SPARQL is a query language – it’s built for asking questions (and getting back the right answers). It’s got to be able to ask questions that pull together data from a lot of different sources in new, complex ways. The example query Feigenbaum gave in his talk was: “What are the names of all landlocked countries with a population greater than 15 million?” To answer that question, SPARQL first has to know about words like “country” and “population” (that “population” is a property of “country,” for example, and that “population” should refer to a number) and then combine information from different databases to get the right answer. What SPARQL does, then, is a whole lot more powerful than what Google does (Google just matches words in your question to popular pages where the same words show up). Try typing the example question into Google: when I did, the first hit was an entreaty for the world to help “the landlocked heart of Africa” and the second was actually a reference to Feigenbaum’s lecture. I’d tell you how long it took to get the right answer, except that I got sick of looking through the irrelevant documents somewhere on the sixth page of results.

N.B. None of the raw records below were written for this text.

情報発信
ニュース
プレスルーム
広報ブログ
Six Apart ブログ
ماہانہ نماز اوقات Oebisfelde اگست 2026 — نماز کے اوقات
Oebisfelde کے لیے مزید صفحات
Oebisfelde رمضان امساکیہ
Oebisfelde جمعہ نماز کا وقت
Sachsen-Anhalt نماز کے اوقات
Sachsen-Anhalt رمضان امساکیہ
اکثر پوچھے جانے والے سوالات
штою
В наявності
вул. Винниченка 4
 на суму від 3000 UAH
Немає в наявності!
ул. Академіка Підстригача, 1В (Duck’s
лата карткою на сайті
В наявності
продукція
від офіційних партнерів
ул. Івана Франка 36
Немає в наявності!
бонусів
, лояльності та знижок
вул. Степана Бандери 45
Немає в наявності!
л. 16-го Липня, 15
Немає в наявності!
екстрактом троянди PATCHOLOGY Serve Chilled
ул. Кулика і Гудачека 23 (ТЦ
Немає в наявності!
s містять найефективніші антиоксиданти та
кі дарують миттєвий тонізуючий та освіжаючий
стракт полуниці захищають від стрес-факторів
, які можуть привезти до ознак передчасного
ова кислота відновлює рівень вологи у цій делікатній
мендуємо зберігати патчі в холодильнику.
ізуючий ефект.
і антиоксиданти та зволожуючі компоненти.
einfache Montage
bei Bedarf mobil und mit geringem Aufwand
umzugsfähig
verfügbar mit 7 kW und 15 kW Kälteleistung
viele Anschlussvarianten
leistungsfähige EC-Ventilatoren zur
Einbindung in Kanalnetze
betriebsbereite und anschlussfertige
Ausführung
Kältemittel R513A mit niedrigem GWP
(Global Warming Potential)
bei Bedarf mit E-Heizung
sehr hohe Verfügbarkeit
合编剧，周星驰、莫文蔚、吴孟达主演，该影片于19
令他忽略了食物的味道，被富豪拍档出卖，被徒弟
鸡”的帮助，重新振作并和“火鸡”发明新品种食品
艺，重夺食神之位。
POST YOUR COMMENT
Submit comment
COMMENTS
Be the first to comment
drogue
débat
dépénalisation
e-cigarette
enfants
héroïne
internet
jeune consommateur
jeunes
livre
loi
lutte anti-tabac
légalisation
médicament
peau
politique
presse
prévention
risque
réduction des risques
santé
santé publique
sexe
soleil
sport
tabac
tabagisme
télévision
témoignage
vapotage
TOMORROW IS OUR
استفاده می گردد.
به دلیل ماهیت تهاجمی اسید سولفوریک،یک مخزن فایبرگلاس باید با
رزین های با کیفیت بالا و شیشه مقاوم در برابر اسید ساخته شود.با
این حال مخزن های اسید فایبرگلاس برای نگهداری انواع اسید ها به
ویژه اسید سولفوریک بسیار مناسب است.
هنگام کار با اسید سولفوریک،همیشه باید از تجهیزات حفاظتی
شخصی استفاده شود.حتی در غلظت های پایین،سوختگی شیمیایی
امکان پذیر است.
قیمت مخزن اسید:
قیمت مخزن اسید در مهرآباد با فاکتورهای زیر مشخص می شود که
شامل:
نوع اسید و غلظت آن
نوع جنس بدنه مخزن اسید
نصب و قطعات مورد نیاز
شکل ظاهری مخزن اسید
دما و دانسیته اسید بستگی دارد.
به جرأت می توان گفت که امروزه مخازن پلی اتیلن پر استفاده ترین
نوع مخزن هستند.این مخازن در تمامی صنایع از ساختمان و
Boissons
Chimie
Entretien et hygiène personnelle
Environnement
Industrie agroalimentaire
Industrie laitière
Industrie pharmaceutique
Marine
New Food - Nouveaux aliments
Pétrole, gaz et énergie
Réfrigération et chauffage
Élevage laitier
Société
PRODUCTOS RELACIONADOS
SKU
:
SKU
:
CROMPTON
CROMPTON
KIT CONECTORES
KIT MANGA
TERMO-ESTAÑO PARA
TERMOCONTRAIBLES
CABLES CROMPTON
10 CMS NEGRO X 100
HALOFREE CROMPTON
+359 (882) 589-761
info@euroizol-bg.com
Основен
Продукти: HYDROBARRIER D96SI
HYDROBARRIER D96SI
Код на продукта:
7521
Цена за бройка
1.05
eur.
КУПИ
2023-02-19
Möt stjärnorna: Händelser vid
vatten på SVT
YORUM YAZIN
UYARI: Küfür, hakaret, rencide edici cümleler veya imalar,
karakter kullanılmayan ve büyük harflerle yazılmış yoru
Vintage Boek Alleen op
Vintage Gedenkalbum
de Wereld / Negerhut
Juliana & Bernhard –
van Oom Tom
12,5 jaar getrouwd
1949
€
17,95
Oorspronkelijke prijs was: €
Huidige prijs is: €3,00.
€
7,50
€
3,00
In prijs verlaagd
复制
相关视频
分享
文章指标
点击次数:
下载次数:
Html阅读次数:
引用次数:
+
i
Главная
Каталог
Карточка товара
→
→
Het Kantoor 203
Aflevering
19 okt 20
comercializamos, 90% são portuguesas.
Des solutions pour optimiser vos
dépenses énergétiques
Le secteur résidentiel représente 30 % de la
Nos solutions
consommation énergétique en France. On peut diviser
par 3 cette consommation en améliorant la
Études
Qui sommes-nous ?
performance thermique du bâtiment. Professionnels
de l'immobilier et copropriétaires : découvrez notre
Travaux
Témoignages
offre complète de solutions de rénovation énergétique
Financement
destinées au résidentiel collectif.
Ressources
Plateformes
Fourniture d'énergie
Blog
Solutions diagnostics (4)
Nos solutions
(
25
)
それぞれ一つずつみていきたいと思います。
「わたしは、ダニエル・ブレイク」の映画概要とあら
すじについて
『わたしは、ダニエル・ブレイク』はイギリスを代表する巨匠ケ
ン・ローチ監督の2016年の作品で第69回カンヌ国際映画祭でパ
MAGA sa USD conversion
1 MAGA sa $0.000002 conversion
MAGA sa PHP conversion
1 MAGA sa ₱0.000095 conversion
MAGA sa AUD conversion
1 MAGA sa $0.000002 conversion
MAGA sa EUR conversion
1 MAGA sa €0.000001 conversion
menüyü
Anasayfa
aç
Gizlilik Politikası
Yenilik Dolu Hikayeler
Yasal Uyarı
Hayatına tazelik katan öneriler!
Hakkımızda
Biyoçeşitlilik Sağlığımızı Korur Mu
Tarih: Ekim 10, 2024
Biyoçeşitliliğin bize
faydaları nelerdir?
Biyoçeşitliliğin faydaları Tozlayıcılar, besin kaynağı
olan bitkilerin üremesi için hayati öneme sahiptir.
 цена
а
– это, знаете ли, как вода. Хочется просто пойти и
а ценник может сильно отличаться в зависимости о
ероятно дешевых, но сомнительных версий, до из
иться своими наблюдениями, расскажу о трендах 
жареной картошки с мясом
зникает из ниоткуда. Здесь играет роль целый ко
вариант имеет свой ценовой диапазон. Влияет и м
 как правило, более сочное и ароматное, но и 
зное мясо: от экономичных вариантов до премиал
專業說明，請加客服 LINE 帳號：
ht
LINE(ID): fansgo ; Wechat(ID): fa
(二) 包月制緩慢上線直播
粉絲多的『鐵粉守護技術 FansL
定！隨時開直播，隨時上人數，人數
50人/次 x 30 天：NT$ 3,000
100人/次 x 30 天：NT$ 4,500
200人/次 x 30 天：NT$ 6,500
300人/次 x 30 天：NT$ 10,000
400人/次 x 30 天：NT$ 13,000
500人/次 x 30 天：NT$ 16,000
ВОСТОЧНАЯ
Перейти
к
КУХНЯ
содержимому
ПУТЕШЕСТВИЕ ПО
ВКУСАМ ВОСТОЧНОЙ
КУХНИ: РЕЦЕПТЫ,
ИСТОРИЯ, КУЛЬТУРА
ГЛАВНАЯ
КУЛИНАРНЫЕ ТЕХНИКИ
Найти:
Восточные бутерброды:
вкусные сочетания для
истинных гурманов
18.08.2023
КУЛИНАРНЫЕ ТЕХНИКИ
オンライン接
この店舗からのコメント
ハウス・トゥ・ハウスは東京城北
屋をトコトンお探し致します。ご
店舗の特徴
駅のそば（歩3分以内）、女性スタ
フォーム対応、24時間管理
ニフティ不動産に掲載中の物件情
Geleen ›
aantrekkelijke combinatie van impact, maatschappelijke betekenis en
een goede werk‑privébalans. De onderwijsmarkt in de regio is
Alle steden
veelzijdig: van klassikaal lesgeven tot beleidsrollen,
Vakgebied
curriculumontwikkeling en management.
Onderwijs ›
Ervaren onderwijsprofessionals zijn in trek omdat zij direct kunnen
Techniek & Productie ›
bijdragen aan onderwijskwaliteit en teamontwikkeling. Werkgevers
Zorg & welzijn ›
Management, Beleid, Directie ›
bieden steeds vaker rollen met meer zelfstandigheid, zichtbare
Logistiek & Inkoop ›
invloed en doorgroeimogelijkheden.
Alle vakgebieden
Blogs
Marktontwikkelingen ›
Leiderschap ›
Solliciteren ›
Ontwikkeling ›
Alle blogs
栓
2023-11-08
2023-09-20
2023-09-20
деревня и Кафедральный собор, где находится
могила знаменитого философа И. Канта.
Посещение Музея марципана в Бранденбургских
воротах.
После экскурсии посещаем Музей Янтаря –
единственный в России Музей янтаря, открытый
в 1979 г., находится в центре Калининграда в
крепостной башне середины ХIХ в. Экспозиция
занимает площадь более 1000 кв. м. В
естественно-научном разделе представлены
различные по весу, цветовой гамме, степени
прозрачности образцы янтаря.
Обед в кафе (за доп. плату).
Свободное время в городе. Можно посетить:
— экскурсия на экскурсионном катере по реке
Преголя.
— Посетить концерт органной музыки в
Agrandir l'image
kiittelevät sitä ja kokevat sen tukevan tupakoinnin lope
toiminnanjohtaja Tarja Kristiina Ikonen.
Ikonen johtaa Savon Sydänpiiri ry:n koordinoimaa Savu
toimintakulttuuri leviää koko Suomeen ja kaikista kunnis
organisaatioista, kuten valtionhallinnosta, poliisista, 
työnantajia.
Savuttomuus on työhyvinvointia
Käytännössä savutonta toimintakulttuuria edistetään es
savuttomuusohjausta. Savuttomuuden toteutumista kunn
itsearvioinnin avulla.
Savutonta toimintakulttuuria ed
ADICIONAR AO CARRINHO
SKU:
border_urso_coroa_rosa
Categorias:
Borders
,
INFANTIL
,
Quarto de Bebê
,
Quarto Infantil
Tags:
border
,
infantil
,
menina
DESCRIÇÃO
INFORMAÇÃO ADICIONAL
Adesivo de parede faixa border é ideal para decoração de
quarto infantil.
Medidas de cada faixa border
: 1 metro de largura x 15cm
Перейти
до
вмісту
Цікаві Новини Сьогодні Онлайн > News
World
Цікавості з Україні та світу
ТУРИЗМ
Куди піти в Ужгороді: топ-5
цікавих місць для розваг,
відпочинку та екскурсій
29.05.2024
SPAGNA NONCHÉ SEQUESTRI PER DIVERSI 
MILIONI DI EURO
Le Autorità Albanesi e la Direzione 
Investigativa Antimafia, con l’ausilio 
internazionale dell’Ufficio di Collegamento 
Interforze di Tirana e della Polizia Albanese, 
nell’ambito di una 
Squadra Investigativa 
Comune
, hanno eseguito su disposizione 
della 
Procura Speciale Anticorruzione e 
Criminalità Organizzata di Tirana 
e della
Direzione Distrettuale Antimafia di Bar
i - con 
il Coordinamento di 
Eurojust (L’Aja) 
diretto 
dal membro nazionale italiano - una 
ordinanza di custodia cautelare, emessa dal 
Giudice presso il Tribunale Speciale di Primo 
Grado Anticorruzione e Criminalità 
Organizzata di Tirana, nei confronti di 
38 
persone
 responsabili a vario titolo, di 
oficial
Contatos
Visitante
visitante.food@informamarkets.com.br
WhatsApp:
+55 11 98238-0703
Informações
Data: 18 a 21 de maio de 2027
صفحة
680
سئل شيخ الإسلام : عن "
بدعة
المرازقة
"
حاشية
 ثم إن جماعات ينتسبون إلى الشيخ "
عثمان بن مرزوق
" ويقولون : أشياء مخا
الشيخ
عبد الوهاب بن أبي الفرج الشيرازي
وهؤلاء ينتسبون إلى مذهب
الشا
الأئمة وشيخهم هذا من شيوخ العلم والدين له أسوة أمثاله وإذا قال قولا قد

So it’s easy to see how SPARQL can be a great piece of technology. It’s also easy to see why SPARQL is a semantic web technology – it can only come up with answers if the information it’s looking at is written in a computer-understandable language – RDF in this case. One of the main things that gets people excited about the Semantic Web is it’s question-answering ability, and SPARQL is what’s going to make that possible.*

*Note: actually what Feigenbaum was talking about last night was SPARQL 2 – the next version of SPARQL that he’s helping to develop at the W3C. In the interests of space and your waning interest, I’m not going to outline the differences between SPARQL and SPARQL 2 – if you’re really concerned about it, take a look at Feigenbaum’s presentation slides yourself.